Bank tersebut memang baru saja menambah beberapa Mesin ATM di depan pintu bank yang letaknya terbuka. Sebenarnyabsaya tidak terlalu nyaman mengambil uang di tempat terbuka, tapi karena butuh cepat dan hanya 100ribu saya Oke Oke saja, lagi pula, pikir saya waktu itu, toh uang di rekening saya tinggal empat ratus ribuan lagi, Jadi kalau terlihat oleh orang yang mengantri di belakang saya juga tidak Jadi soal.

Ketika saya mulai memasukkan nomor PIN, datang seorang Bapak tua berpenampilan sederhana, dengan wajah ramah dan ceria ia mendatangi saya di mesin ATM pertama (ada 3 mesin ATM berjejer di luar dan waktu itu ada 2 pengguna), "Non, mau ambil uang berapa?" Ia bertanya pada saya.

Dengan penuh kecurigaan, saya menatap orang tua itu dari atas ke bawah, "seratus ribu..... Kenapa, Pak?" Jawab saya.

Bapak itu mulai kikuk, "Tidak, Nona, maksud saya, saya mau kirim uang dua ratus ribu ke rekening ini..." ia mengeluarkan selembar kertas kusut berisi angka-angka, "......pakai ATM nya Nona, nanti saya bayar cash" ujarnya sambil merapikan kertas itu. Pengguna mesin ATM di samping saya juga Jadi ikut mengawasi pembicaraan itu.

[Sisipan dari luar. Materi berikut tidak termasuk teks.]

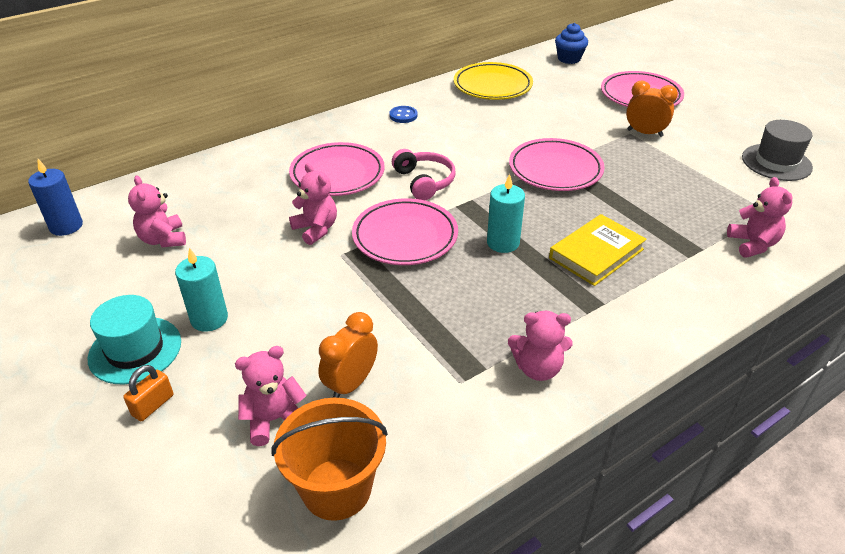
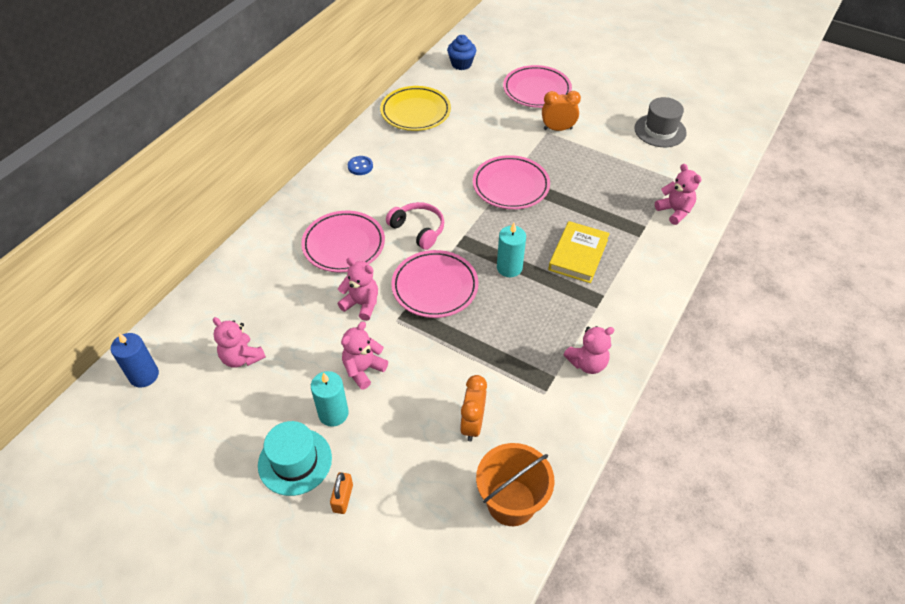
camera: 25 degrees left, 10 degrees up
(274, 420) = (438, 472): pink teddy bear -> pink teddy bear (363, 370)

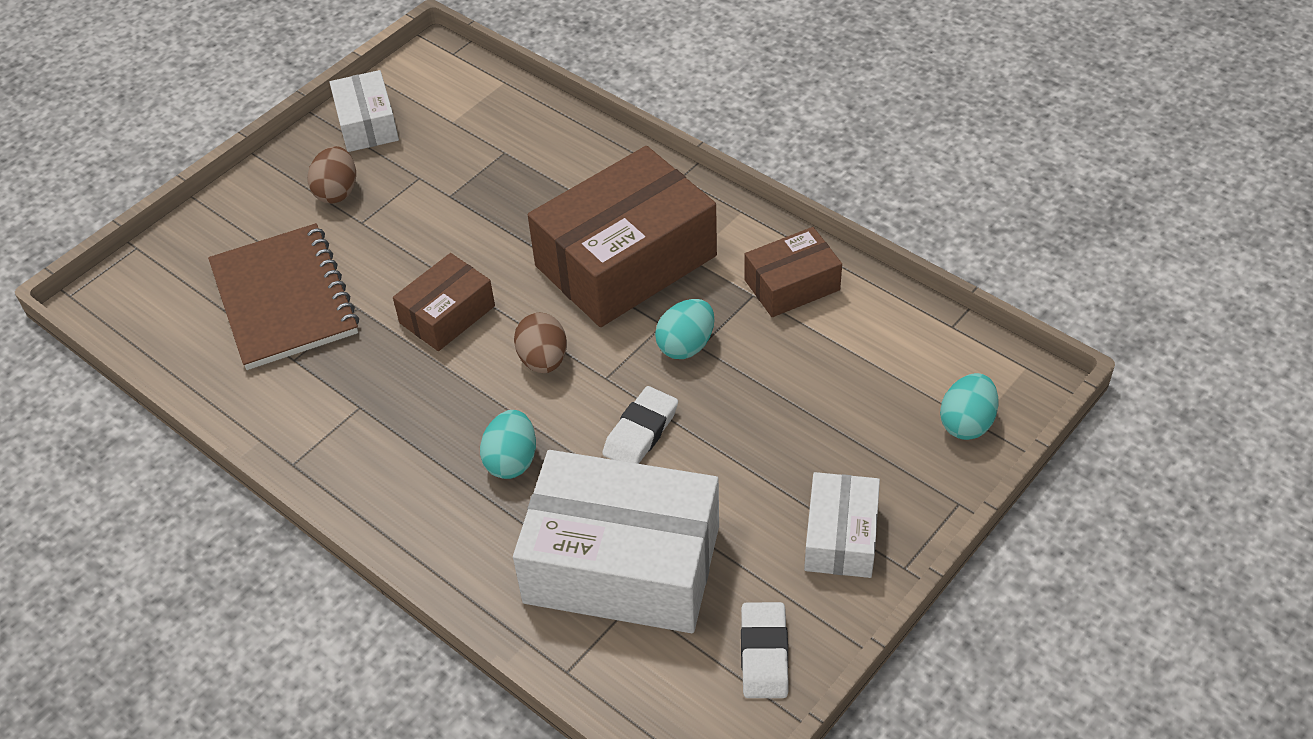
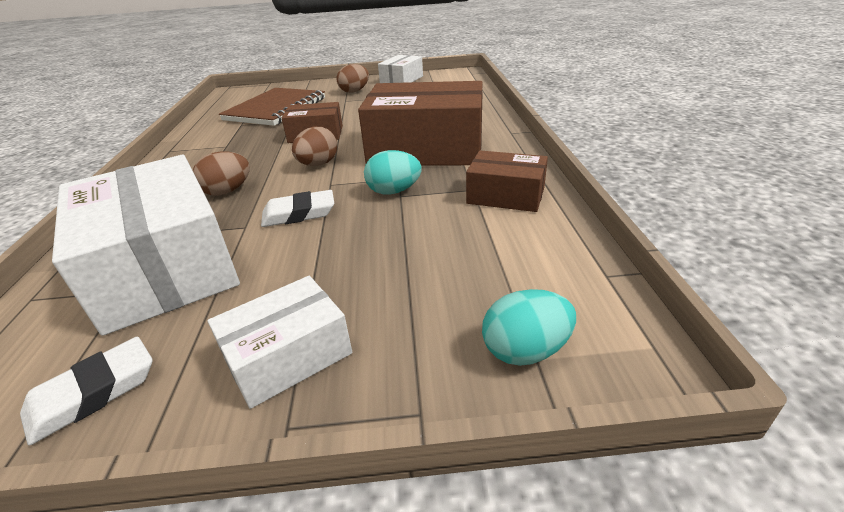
camera: 45 degrees right, 15 degrees down
(511, 460) = (227, 191): turquoise egg -> brown egg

Semalam sebelumnya saya membaca artikel modus-modus penipuan via kartu dan mesin ATM. Jadi, kata yang pertama kali terlintas dalam benak saya adalah "waspada". Secara refleks saya langsung menggeleng ke Bapak tua tersebut.

"Tidak bisa, Nona?" Masih dengan senyum ia bertanya. Saya menggeleng lagi dan langsung pergi dari tempat itu dengan teman saya. Sambil motor melaju, dari kejauhan saya sempat mengawasi Bapak tua itu mencoba meminta tolong kepada pengguna mesin ATM di sebelah saya tadi. Mereka sempat terlibat dialog, sampai akhirnya saya sempat melihat kartu ATM digunakan sambil Bapak tua itu membacakan nomor rekening.

***

Di hari lain, saya hendak pulang dari Kelurahan Kawangu menuju Waingapu dengan menggunakan jasa ojek. Oleh masyarakat setempat saya di-stop-kan ojek yang kebetulan lewat.

Sepanjang perjalanan saya sudah siap-siap, kalau nanti om ojeknya menipu saya untuk tarif ojek, saya akan labrak dia dan hanya bayar sesuai standar yang saya tau, yaitu Rp. 15.000. Saya sering mendengar dari cerita-cerita orang lain bahwa banyak ojek yang memaksa orang lain membayar tarif sampai 2 kali lipat dari seharusnya, apalagi kalau yang memakai jasa mereka bukan orang lokal. Saya sendiri kalau harus naik ojek ke desa/kelurahan di luar waingapu biasanya mengontak ojek yang dikenal Atau direkomendasikan kantor untuk menghindari hal-hal yang tidak diinginkan.

Akhirnya saya tiba di tempat tujuan. Saya memberikan Rp. 15.000 ke om ojek. Om ojek ini mengamat-amati uang saya. Saya langsung pasang kuda-kuda, jurus marah-marah dengan tone 3 oktaf dinaikkan dari biasanya. Saya lihat om itu mulai membuka helm dan menunjukkan uang ke saya. Tanda-tanda minta tarif tambahan, pikir saya.

"Ini, Ibu, lebih lima ribu......." di luar dugaan saya, ia menyodorkan uang lima ribu saya.

"Bukan lima belas ribu, om?" Tanya saya.

"Tidak, Ibu. Sepuluh ribu saja. Memang begitu" ujarnya sambil tersenyum. "Saya biasa juga antar om xx ke sini bayarnya segitu" ia menyebut nama seorang staf kantor kami. Saya jadi malu sendiri. Saya berterima kasih padanya.

Di Tengah perjalanan pulang ke rumah sorenya, saya Jadi menyesal menerima kembalian lima ribu itu. Harusnya saya malah memberikan lebih kepada om ojek tadi.

Kepercayaan memang menjadi mahal karena sulit meletakkannya dengan tepat dan sulit menentukan takaran yang adil. Antara kepercayaan terhadap kita yang kita harapkan dari orang lain dan kepercayaan kita terhadap orang lain.

Seberapa sering orang mempercayai kita?
Seberapa sering kita Salah memberi kepercayaan?